* [ACTION ITEM] Print everything in the printer thread from "I am running" down to "seems to work.", word for word.

* [TEXT]
^^^^
# {RESOLVED} Computer won't recognize printer



## justpeg (Jan 30, 2000)

I am running Win98SE, upgraded from Win95 last fall. Ran great. Had a crash, now it won't recognize my Canon BJC-620 printer. I have uninstalled it and tried to reinstall it but it won't see that it is there. I have disconnected it & connected to another comp. & it works fine. I also can't control my display properties. My computer is a CTX and is over 2 years old. Everything else seems to work.

------------------
justpeg


----------



## Dan O (Feb 13, 1999)

Your printer problem could be caused by a lot of things, here a MS Article on the subject: http://support.microsoft.com/support/kb/articles/q128/3/45.asp?LNG=ENG&SA=ALLKB

For your Display Properties problem, try using MS Tweak UI Repair option. Or you may have a corrupted files, try running DESK.CPL.

Good luck. Dan-O









[This message has been edited by Dan O (edited 01-29-2000).]


----------



## justpeg (Jan 30, 2000)

Thanks for the help! I made a note for future ref.









I read some of the posts here and managed to get enough info that I stumbled onto a fix for my problem. I went into safe mode and removed the LPT1 port and the display adapter, separately, then I rebooted and my PC found the new hardware and installed it. But my printer still didn't show up. Then I went into setup, and chose "Auto Configure Fail Safe Settings", saved the settings and exited. After this reboot it found the printer and installed it without a problem. All is working fine now.









Thanks for a great "Fix-it-myself" guide.









------------------
justpeg

[This message has been edited by justpeg (edited 01-30-2000).]


----------
^^^^
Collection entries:
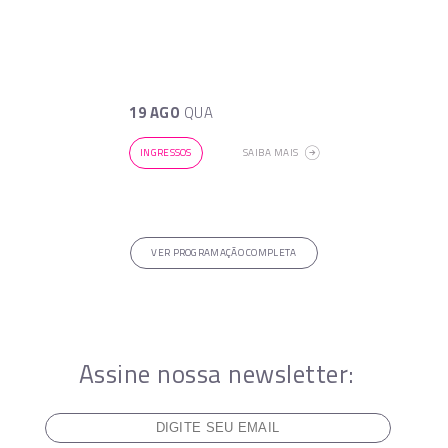
19 AGO
QUA
INGRESSOS
SAIBA MAIS
VER PROGRAMAÇÃO COMPLETA
Assine nossa newsletter:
^^^^
* [TASK ANSWER]
I am running Win98SE, upgraded from Win95 last fall. Ran great. Had a crash, now it won't recognize my Canon BJC-620 printer. I have uninstalled it and tried to reinstall it but it won't see that it is there. I have disconnected it & connected to another comp. & it works fine. I also can't control my display properties. My computer is a CTX and is over 2 years old. Everything else seems to work.